# Task statement
Retype the records below exactly as given, but only from the first line through the line with "Rendered at 1275 by 1650 pixels.", and without the pictures.

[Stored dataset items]
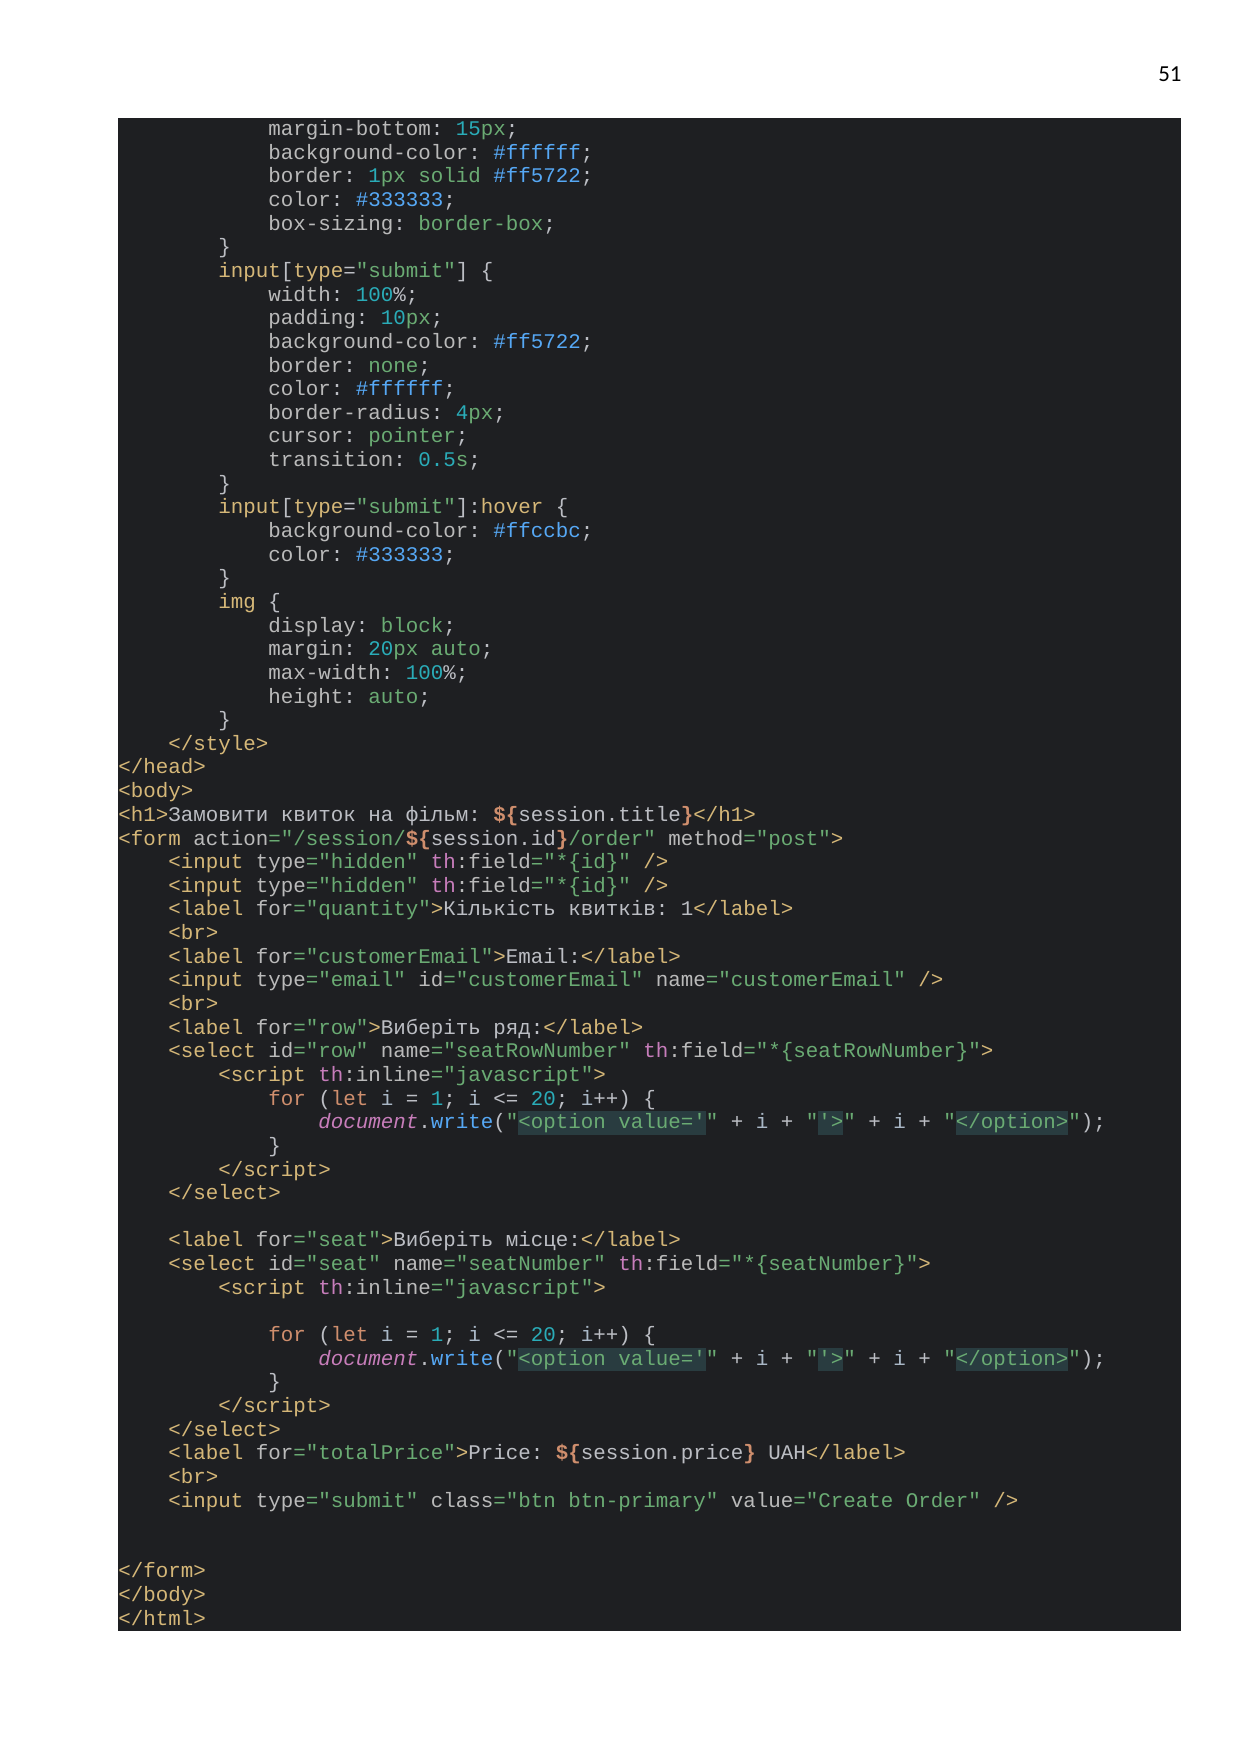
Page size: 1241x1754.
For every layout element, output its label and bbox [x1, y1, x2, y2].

text [118, 118, 1181, 1631]
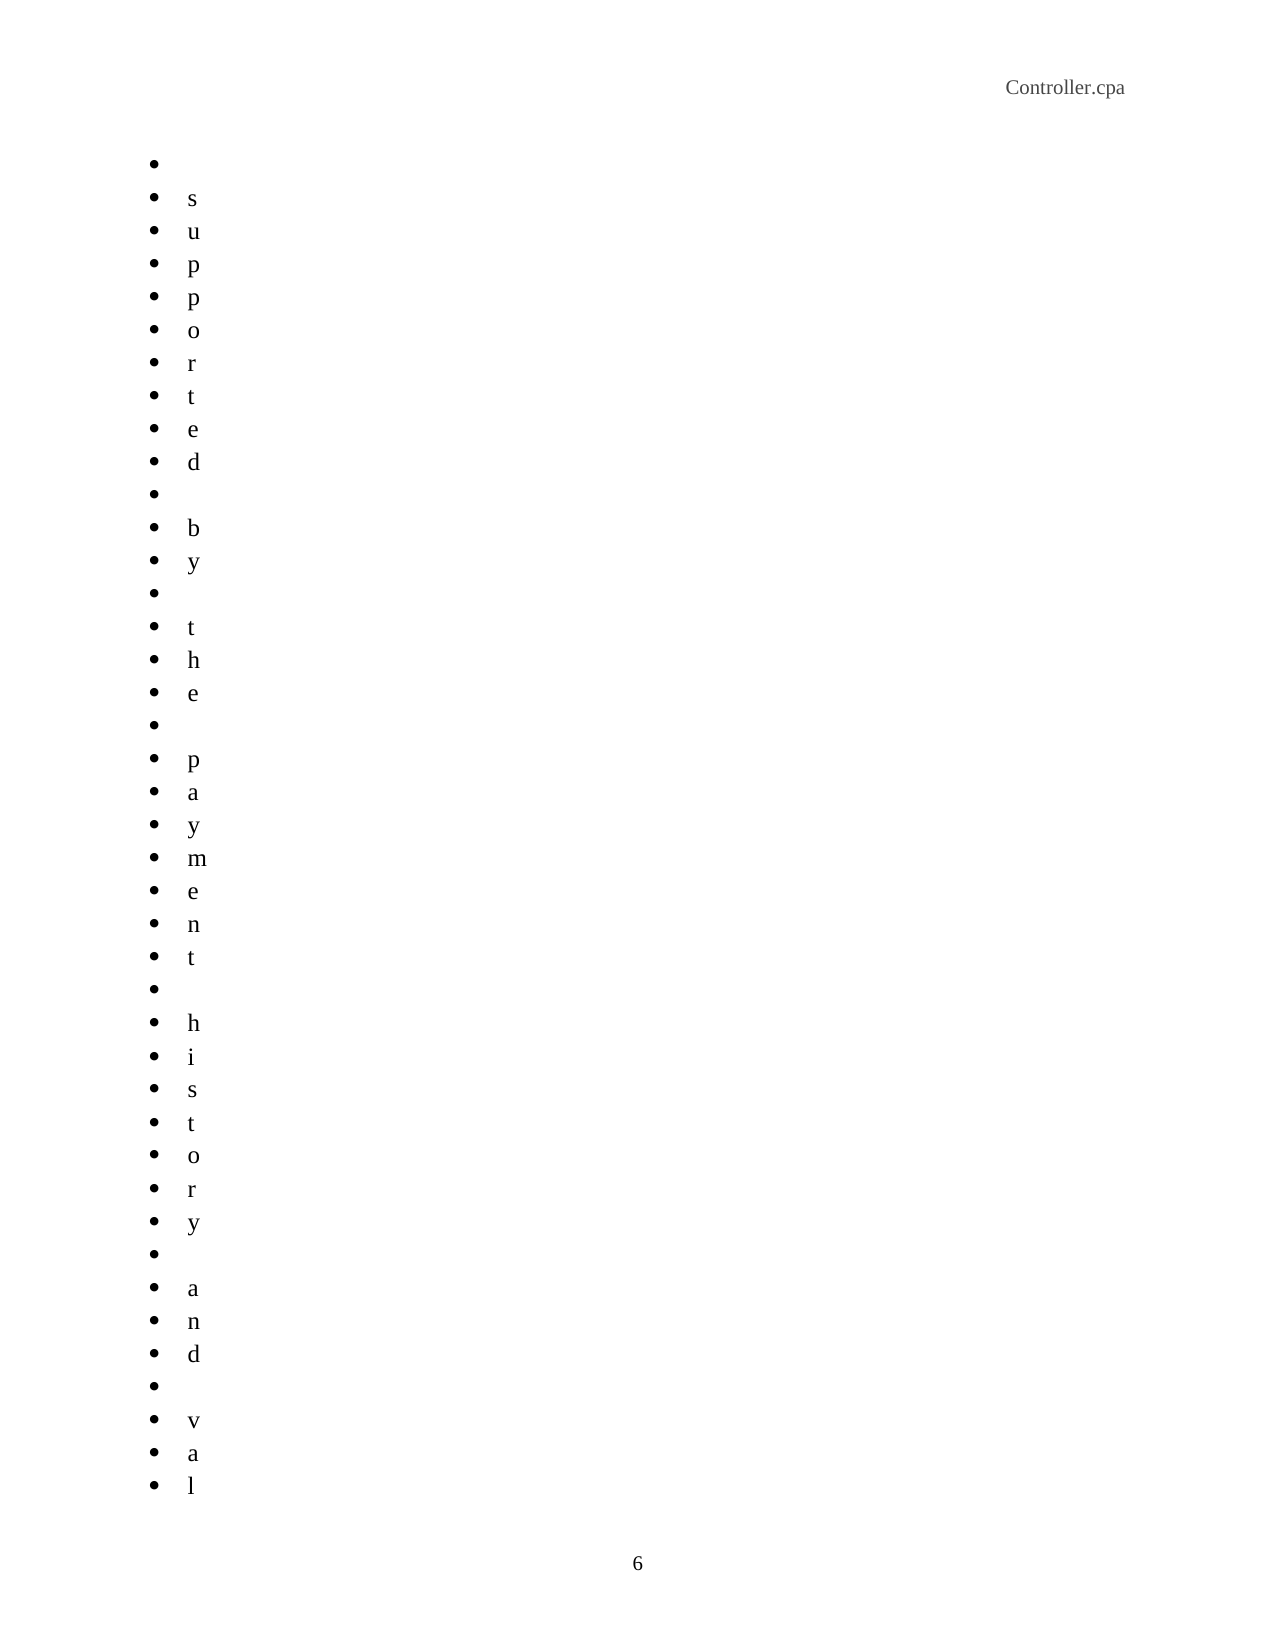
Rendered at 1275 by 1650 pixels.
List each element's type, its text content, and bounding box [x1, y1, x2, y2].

list o [150, 1141, 1125, 1169]
list y [150, 810, 1125, 839]
list a [150, 777, 1125, 806]
list l [150, 1471, 1125, 1499]
list t [150, 942, 1125, 971]
list b [150, 513, 1125, 542]
list s [150, 183, 1125, 212]
list n [150, 1306, 1125, 1334]
list u [150, 216, 1125, 245]
list p [150, 282, 1125, 311]
list t [150, 612, 1125, 641]
list y [150, 546, 1125, 575]
list e [150, 876, 1125, 905]
list m [150, 843, 1125, 872]
list a [150, 1273, 1125, 1301]
list a [150, 1438, 1125, 1467]
list n [150, 909, 1125, 938]
list i [150, 1042, 1125, 1070]
list s [150, 1074, 1125, 1103]
list p [150, 249, 1125, 278]
list e [150, 678, 1125, 707]
list t [150, 381, 1125, 410]
list e [150, 414, 1125, 443]
list h [150, 645, 1125, 674]
list y [150, 1207, 1125, 1235]
list o [150, 315, 1125, 344]
list v [150, 1405, 1125, 1433]
list r [150, 1174, 1125, 1202]
list d [150, 447, 1125, 476]
list p [150, 744, 1125, 773]
list h [150, 1008, 1125, 1037]
list r [150, 348, 1125, 377]
list d [150, 1339, 1125, 1367]
list t [150, 1108, 1125, 1136]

# Written solution
Page size: 1241x1754.
For every layout element, output its label and bbox [x1, y1, x2, y2].

text [118, 118, 1181, 1631]
Rendered at 1275 by 1650 pixels.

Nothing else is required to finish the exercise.